» **Alıntı Metin**
((

Daha önce de belirtildiği üzere, çok büyük parseller üzerine yayılan bu yapılaşmalar, yakın çevrelerin üzerinde ciddi bir etki yaratmalarının yanı sıra kentsel mekanda da hem sosyal hem de fiziksel anlamda kayda değer etkiler yaratmaktadırlar.

Bu bağlamda, karma kullanımı iki başlık altında incelenecektir: 1) Mevcut durum: Parsel bazında sınırlı karma işlev kullanımı. 2) Alan ölçeğinde karma işlev kullanımı.

Şekil 4.3 : Zincirlikuyu-Levent Aksı’nın İstanbul silüetindeki yeri (Tabanlıoğlu Arşivi, 2007).

Şekil 4.4 : Zincirlikuyu-Levent Aksı güney görünümü.

))

» **Gösterilen Öğeler**

((

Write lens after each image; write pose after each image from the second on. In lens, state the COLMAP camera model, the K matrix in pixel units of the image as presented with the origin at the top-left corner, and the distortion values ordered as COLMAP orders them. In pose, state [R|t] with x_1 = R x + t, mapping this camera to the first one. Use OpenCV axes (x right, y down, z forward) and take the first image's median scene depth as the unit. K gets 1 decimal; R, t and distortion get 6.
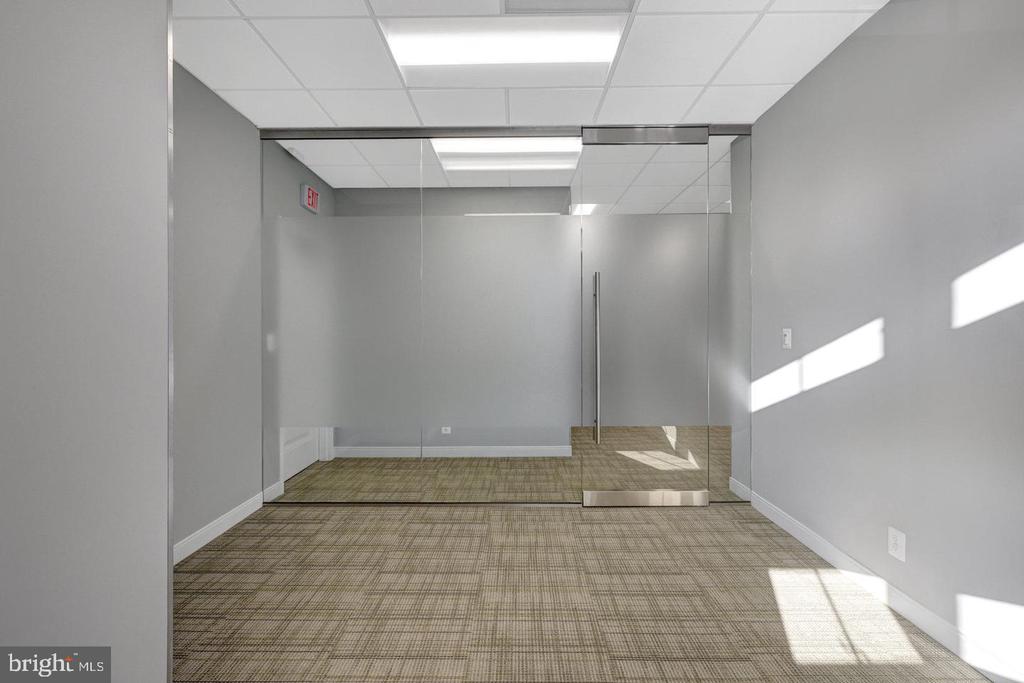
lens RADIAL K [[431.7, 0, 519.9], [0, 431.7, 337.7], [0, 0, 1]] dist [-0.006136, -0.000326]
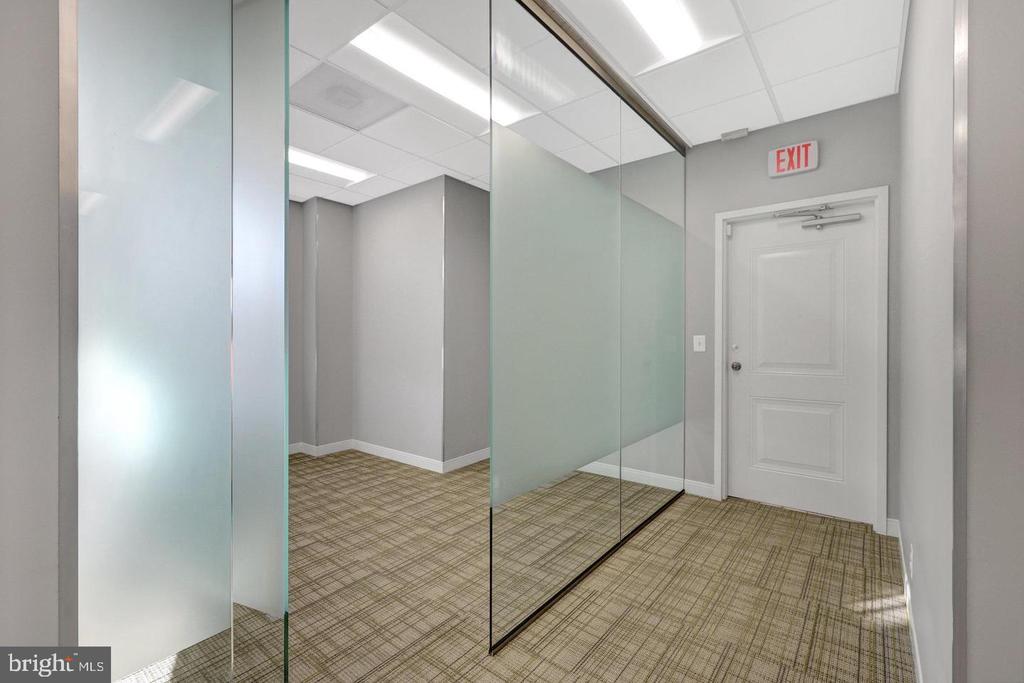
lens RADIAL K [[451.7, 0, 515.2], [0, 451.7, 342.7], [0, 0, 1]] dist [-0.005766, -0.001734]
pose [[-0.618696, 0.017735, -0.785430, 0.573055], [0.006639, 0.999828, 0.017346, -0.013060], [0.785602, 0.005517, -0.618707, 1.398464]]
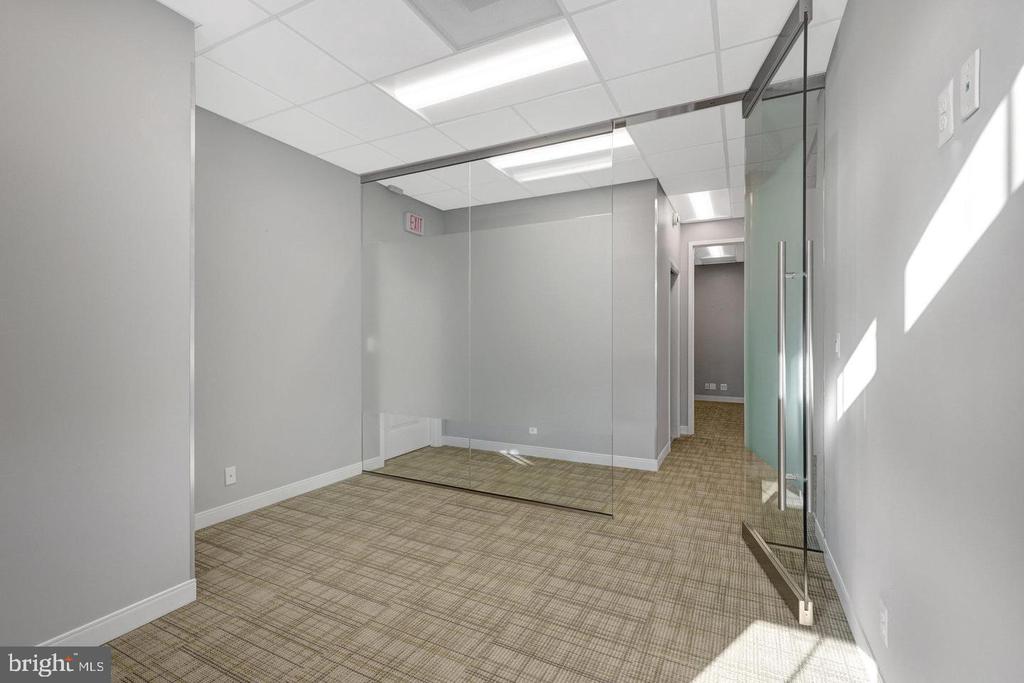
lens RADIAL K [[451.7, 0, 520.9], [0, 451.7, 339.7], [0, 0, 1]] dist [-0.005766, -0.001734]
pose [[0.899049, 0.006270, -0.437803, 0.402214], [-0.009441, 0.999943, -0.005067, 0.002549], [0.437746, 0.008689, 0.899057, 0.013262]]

))
((

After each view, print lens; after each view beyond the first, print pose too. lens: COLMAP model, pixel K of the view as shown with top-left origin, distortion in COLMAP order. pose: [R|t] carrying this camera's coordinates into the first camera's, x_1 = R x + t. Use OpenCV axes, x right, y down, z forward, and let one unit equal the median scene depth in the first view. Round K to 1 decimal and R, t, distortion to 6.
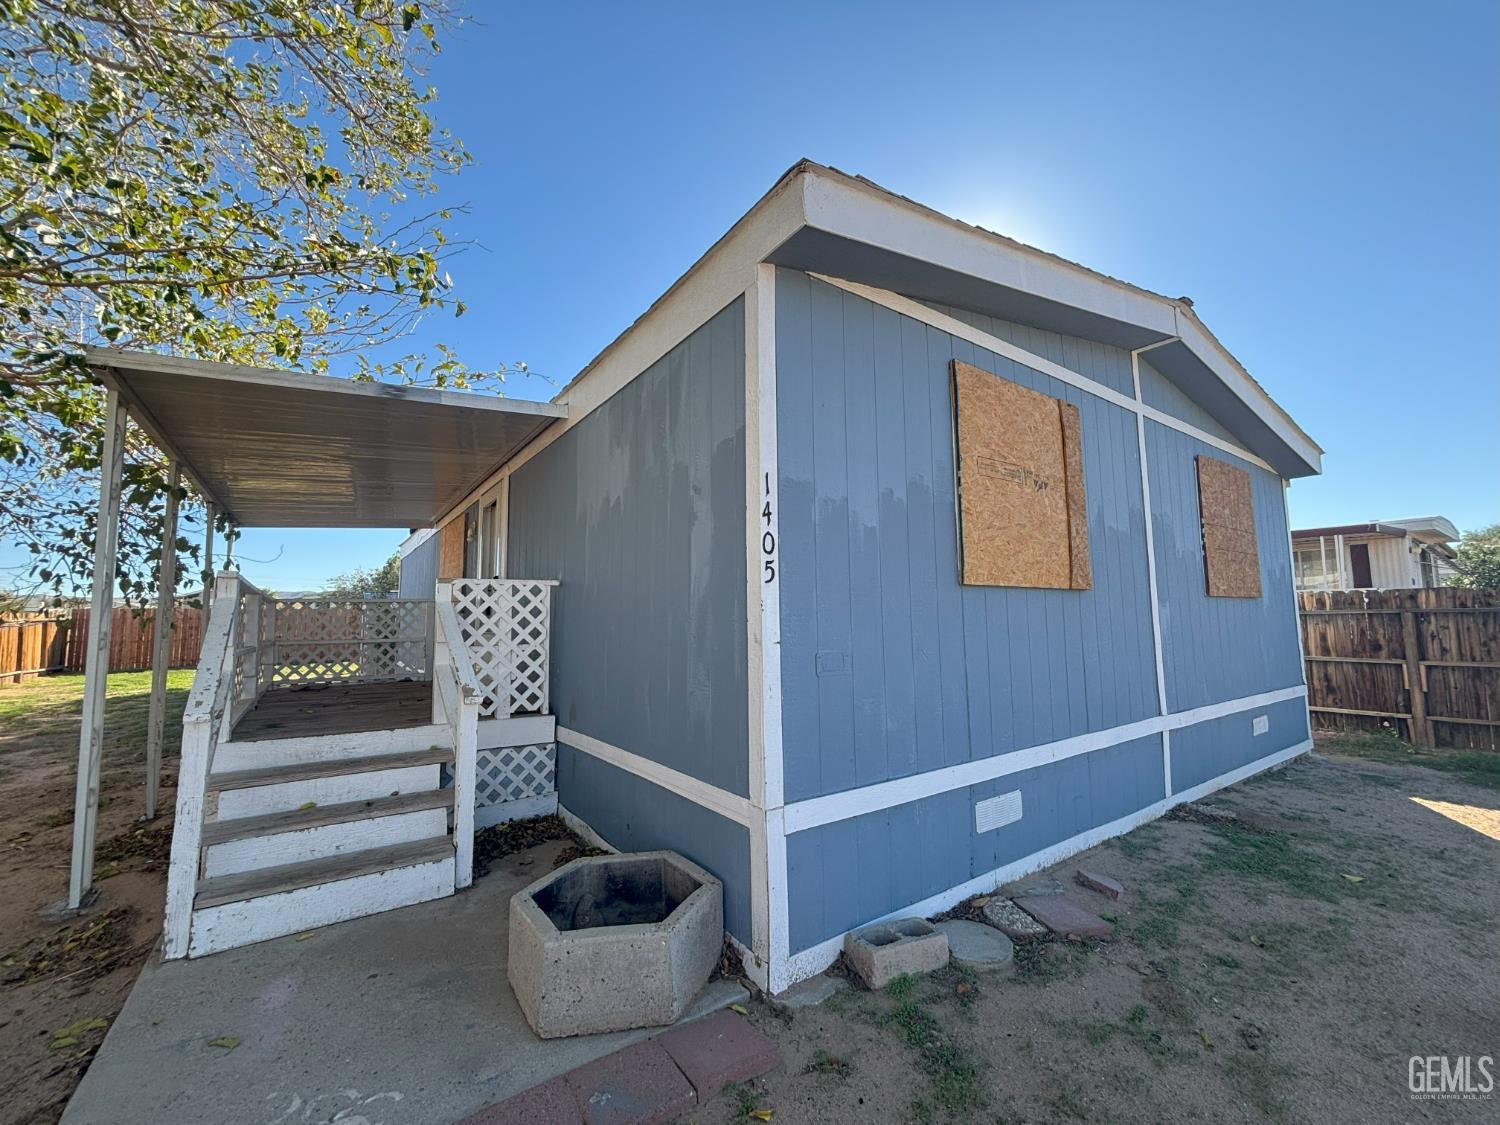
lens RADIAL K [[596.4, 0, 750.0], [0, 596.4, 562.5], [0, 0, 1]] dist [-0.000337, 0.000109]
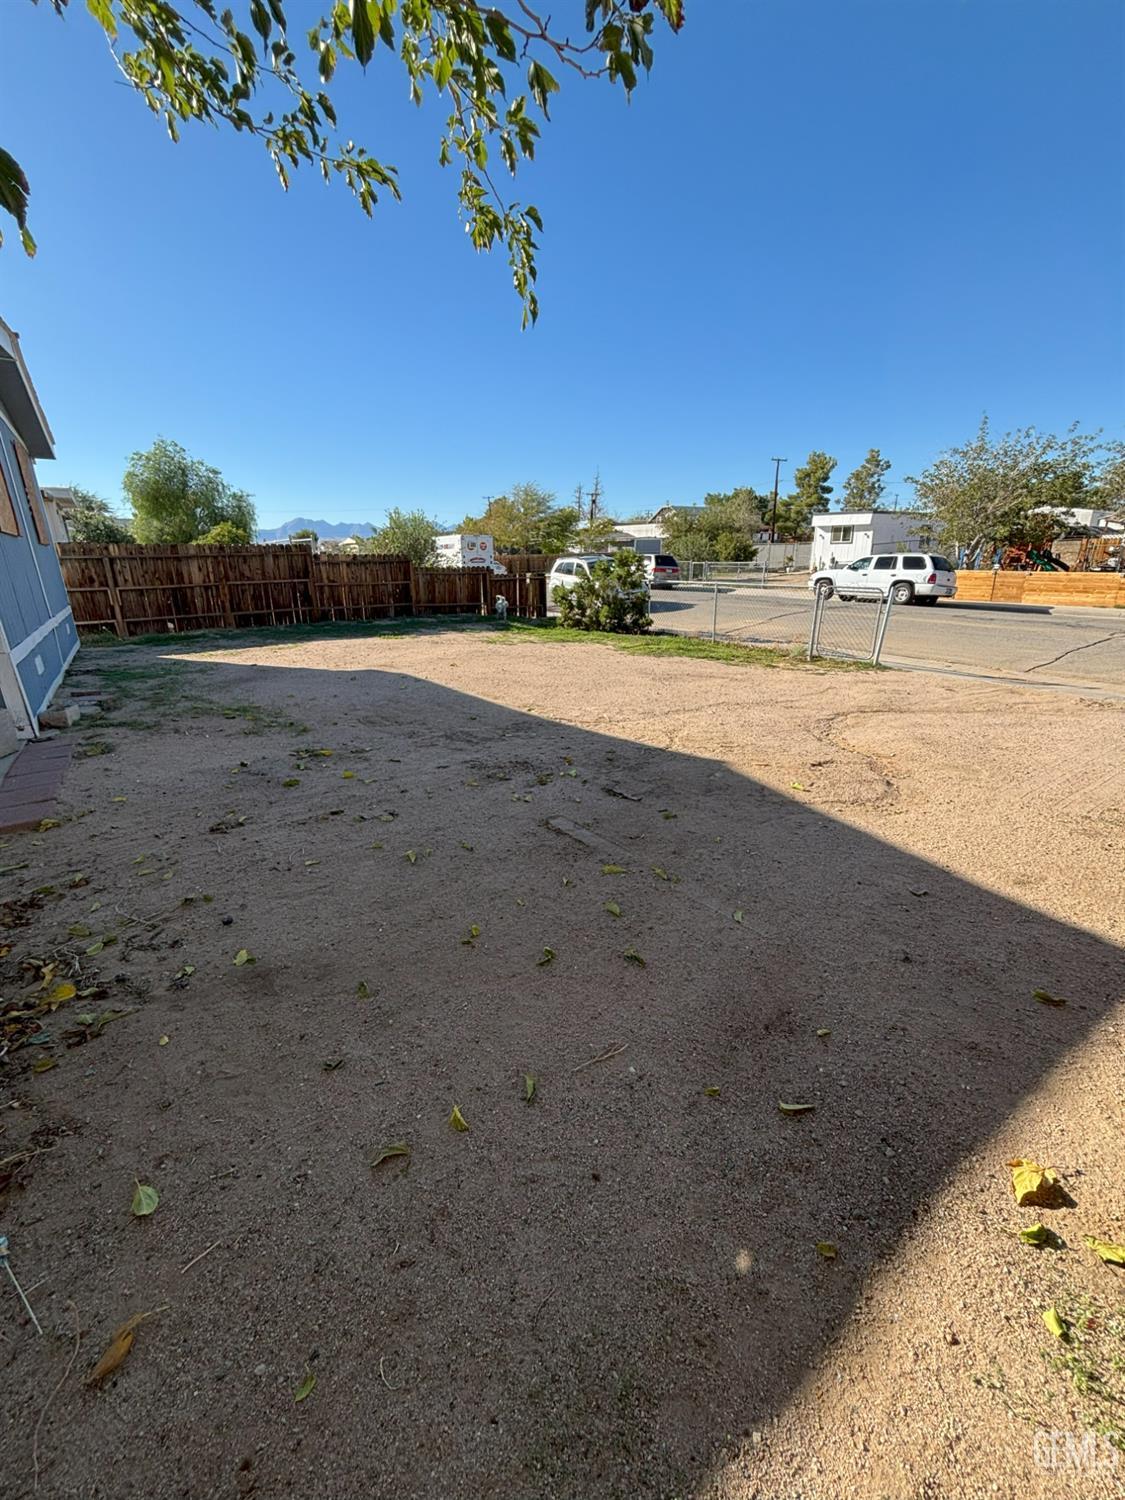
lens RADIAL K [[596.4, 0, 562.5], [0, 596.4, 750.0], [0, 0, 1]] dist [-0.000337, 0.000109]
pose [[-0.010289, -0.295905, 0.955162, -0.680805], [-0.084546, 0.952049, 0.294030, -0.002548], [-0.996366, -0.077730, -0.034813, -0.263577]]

))

» **İstenen**
Alıntı metindeki "Daha önce de" sözlerinden "ölçeğinde karma işlev kullanımı." sözlerine kadar olan kısmı, "yapılaşmalar" yerine "yapı grupları" koyarak değiştirip yeniden yazın.

» **Alıştırma Cevabı**
Daha önce de belirtildiği üzere, çok büyük parseller üzerine yayılan bu yapı grupları, yakın çevrelerin üzerinde ciddi bir etki yaratmalarının yanı sıra kentsel mekanda da hem sosyal hem de fiziksel anlamda kayda değer etkiler yaratmaktadırlar.

Bu bağlamda, karma kullanımı iki başlık altında incelenecektir: 1) Mevcut durum: Parsel bazında sınırlı karma işlev kullanımı. 2) Alan ölçeğinde karma işlev kullanımı.